I thoroughly enjoyed the piece from start to finish. The playing was flawless and beautifully expressive. The full power of the organ had my solid oak pew vibrating against my back. Even my chest vibrated to the pedal organ at one point. Like the last, this organ has only 16' stops. I had rather fixed the idea in my mind that it took a giant organ with a 32 foot stop to produce the really heavy effects. However after reading a fascinating organ website I discovered the effects of playing pipes a fifth apart produced a new tone an octave below the lowest pipe. This may well explain the results of running organ tracks through SpectraPlus software where one can often see lots of 8Hz content. There are very few real 64 foot pipes or even folded 32 footers but there are always subharmonics. One odd effect I noted was a slow, half second beating effect on the deep tones occasionally. Whether the organist was producing this deliberately or it was a natural acoustic effect of combining tones I wasn't sure. It is certainly something I have heard on some of my English cathedral organ CDs.
From this same website I even found that clever organ designers had really invented the Tricolumn, a folded horn in a simple pipe form full range speaker. A design I had enlarged considerably to make a subwoofer to listen to organ LPs in the late 1960s. I was using a Mullard 510 valve amp back then which produced about as many useful watts as a birthday cake candle to drive my 10" Whitely, cambric-coned, loudspeaker unit. Cambric was a fine, light cotton material which pre-dated Kevlar and carbon fibre reinforcement material for paper loudspeaker cones by half a century or more.
But I digress. The more organs I hear the more I am delighted with the bass from my IB. Both have much the same sound quality, the power, the breath and the exquisite detail as each other. There is still a brightness and airiness missing from my speaker's attempts to reproduce the smaller pipes. The reverberation and "airiness" within the vast spaces of the buildings which house the organs is missing to some degree. I was never fond of bright speakers so must learn to live with this for the moment.
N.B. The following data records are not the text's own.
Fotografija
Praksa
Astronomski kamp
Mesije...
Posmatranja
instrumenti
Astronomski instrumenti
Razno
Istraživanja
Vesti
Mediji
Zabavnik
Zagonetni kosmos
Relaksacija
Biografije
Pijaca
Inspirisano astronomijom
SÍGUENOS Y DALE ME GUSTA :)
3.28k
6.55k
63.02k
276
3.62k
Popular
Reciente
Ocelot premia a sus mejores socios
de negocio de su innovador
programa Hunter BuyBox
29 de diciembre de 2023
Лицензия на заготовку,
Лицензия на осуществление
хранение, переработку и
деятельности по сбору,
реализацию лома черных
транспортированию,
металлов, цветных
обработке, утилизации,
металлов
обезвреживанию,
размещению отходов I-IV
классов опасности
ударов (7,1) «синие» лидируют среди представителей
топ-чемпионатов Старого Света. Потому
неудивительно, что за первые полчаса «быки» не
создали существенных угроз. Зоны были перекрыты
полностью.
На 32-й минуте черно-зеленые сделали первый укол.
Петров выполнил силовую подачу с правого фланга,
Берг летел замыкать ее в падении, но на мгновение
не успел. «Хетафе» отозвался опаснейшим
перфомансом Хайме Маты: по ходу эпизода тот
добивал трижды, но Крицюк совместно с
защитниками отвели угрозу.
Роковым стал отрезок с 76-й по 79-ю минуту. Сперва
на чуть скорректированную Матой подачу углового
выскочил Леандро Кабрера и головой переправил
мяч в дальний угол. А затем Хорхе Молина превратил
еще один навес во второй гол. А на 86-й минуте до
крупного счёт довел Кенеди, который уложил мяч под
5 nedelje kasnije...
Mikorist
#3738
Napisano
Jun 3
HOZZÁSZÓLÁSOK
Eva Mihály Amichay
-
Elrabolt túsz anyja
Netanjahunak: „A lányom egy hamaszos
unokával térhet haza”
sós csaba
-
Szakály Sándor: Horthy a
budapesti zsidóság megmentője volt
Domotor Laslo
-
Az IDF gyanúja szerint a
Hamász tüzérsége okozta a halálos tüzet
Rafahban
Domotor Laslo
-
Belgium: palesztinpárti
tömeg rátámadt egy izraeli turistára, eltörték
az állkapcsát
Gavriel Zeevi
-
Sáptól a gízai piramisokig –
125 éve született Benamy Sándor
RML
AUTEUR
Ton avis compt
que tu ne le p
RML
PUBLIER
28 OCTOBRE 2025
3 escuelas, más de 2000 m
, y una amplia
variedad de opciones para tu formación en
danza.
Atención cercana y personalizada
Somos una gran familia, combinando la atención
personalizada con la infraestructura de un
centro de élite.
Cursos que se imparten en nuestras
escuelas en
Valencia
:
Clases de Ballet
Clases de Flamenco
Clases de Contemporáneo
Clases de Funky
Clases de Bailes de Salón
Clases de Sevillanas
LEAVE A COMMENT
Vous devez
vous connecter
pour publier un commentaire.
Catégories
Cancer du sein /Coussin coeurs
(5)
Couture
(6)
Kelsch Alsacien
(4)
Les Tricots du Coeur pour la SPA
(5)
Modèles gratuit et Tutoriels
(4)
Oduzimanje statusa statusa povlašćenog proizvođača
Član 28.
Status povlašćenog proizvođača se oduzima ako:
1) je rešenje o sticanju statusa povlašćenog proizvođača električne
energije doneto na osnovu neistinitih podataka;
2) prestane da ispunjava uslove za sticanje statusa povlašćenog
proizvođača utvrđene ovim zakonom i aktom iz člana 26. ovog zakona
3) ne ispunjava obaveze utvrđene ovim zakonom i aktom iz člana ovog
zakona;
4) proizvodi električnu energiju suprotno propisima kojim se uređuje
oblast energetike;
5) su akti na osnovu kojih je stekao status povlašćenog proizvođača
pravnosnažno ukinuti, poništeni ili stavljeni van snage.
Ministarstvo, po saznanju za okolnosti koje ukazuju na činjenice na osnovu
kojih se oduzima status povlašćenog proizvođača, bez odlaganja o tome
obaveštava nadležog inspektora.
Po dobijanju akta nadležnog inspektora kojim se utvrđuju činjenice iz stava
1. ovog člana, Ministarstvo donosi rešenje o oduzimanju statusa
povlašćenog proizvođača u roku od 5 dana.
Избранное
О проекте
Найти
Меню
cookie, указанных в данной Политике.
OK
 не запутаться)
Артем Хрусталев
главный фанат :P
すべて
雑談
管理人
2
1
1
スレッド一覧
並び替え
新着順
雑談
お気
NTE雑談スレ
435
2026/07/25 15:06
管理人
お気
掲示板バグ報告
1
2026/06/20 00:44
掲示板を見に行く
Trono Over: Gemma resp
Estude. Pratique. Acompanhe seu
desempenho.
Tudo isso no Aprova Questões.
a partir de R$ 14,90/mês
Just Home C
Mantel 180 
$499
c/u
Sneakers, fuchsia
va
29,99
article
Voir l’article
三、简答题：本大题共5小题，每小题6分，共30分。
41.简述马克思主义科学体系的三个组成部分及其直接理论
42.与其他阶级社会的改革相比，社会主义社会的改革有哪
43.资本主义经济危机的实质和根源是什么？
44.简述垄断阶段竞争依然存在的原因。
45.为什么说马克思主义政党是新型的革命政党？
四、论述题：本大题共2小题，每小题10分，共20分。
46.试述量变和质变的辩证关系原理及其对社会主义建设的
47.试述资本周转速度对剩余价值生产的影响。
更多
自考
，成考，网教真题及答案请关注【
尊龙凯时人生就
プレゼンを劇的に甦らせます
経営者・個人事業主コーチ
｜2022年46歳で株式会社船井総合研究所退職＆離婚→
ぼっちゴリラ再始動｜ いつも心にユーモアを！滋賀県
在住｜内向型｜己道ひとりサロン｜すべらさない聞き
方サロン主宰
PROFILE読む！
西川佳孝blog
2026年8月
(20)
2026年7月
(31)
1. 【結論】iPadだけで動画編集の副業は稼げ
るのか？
I was able to buy a Vibeke Astner CD of Messiaen's "Les Corps Glorieux" "Sept Visions brèves de laVie des Ressuscités" on the Helikon label after the recital . [HCD1056]
The sound quality on this CD is simply stunning. Absolutely state of the art. The 7th track: "Le Mystère de la saint Trinité" is the last of these mostly rather quiet, meditative pieces. Here the upper voices are underpinned by the most amazing, deep, quiet bass tones one is ever likely to enjoy. The clarity is extraordinary and makes the CD worth obtaining simply for this gorgeous, reference-quality track. The other tracks are all beautiful too in Messiaen's own rather individual style. Helikon is a small Danish record label.
http://www.helikonrecords.dk/orgel.htm
Another organ CD I must mention is Felix Hell's "Organ Sensation". The sheer weight of bass on this stunning CD is tremendous! Certain tracks found the resonant frequencies of my walls and floor and even shook the kitchen ceiling downstairs. There is considerable infrasonic content to be found on this superb album with (probably) very few subwoofers other than an IB able to make really good use of it. Felix has an excellent website which is a must for the pipe organ enthusiast. His videos are a unique opportunity to watch an organist actually playing a large, fully-exposed console. Normally the organist is hidden away. Often high up on a screened balcony. Where one might only see the top of someone's head swaying along to the music.